The baseline tests show how OPPLOAD performs under good network conditions. For these tests, twelve static nodes were arranged in a ring, where each node had exactly two neighbors and only the first node was a client. In AoT mode, workers were selected at the start of an experiment in the same order as they appear in the network, always skipping one node. The same workers were used for all AoT experiments for comparability. To evaluate the effect of worker capabilities, this setup was first executed with all workers equally capable of executing a task and a second time where we used the following capability distribution: 20% (2) of the workers were capable with no constraints, 40% (5) were also capable, but had less energy reserves, 30% (3) could execute the task, but with limited capabilities (like little available memory) and 10% (2) were not capable to execute the task at all. The capabilities were modeled using available disk space, memory, CPU resources, and energy , which was reduced according to the above description. Since worker assignment requires randomness, our random number generator was initialized with 25 different seeds. Finally, we executed the experiments also on the client to have a benchmark for comparison.

V-B1 Workflow Profiling

To analyze the overhead of OPPLOAD, workflow processing was split into three phases: (i) runtime (red) of the OPPLOAD implementation, i.e., pre- and postprocessing and worker assignment in JiT tests, (ii) transmission time (blue) for transmitting the bundle, and (iii) execution time (green) of the task itself. The colors refer to Fig. 3. The x-axis shows the workflow execution time, each bar denotes a specific configuration.

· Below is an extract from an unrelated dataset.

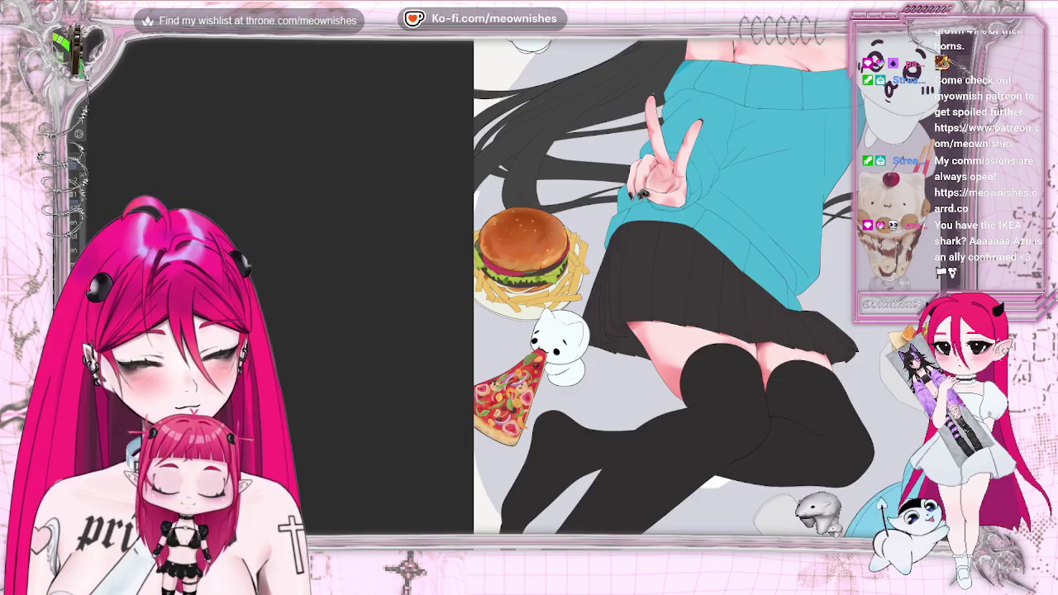
pyautogui.scroll(5, 514, 272)
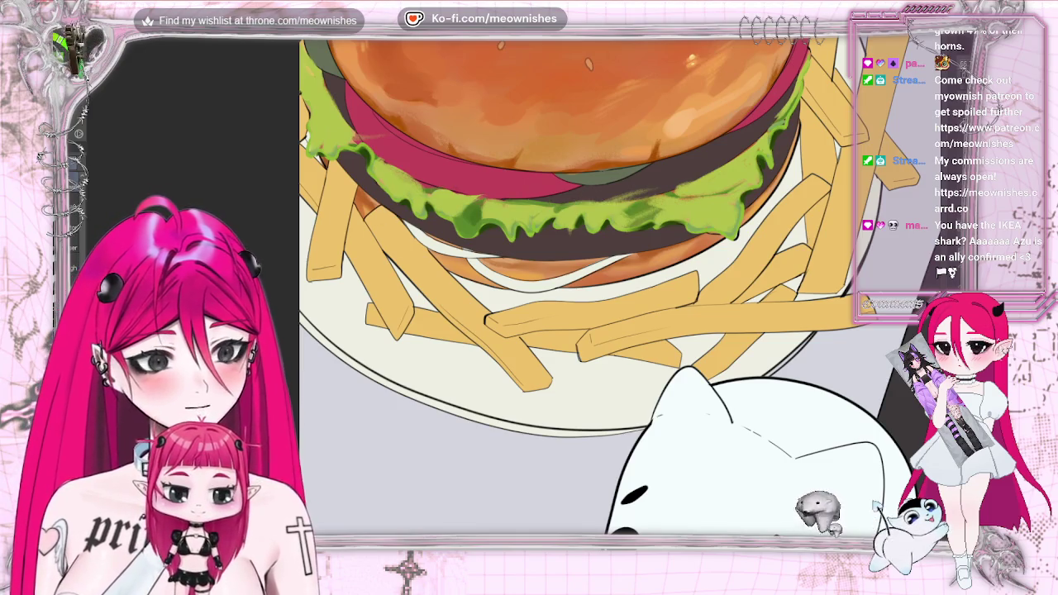
pyautogui.scroll(1, 570, 285)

As shown in Fig. 3, OPPLOAD does not introduce significant processing overhead. The workflows are offloaded from the clients 10 seconds after the start of the experiment. Regardless of the test configuration, postprocessing and worker assignment require about 1 second, while preprocessing can be neglected. The execution time depends on the task. While scaling, cropping, and grayscaling only require about 2 seconds, denoising and detecting faces can take up to 6 seconds.

If AoT addressing is used in known topologies, users can estimate a workflow time range in which it finishes. The downside is that if a worker is not capable of executing a task, the entire workflow will be stopped, as indicated by the second last bar in Fig. 3. Therefore, tasks should only be explicitly assigned in cases where no other option is desirable, or if a task must be handled by a specific worker.

The major overhead is introduced by transmitting the bundles across the network. The last bar of Fig. 3 shows the same workflow executed on the client, thus no networking is needed. The entire workflow needs about the same time as two to three tasks in the JiT tests, depending on the worker assignment. Although overhead is introduced by network related operations, it can still be better to offload workflows than executing them locally. First, the client may not be able to execute the tasks due to resource constraints or other limitations. Second, the longer the tasks take to be executed, the more negligible the communication overhead becomes. Finally, the decision whether to offload or not also depends on the number of hops between the offloading node and the worker, as indicated by Graubner et al. [20]. For OPPLOAD, we assume that the user decides whether to offload during the creation of the workflow.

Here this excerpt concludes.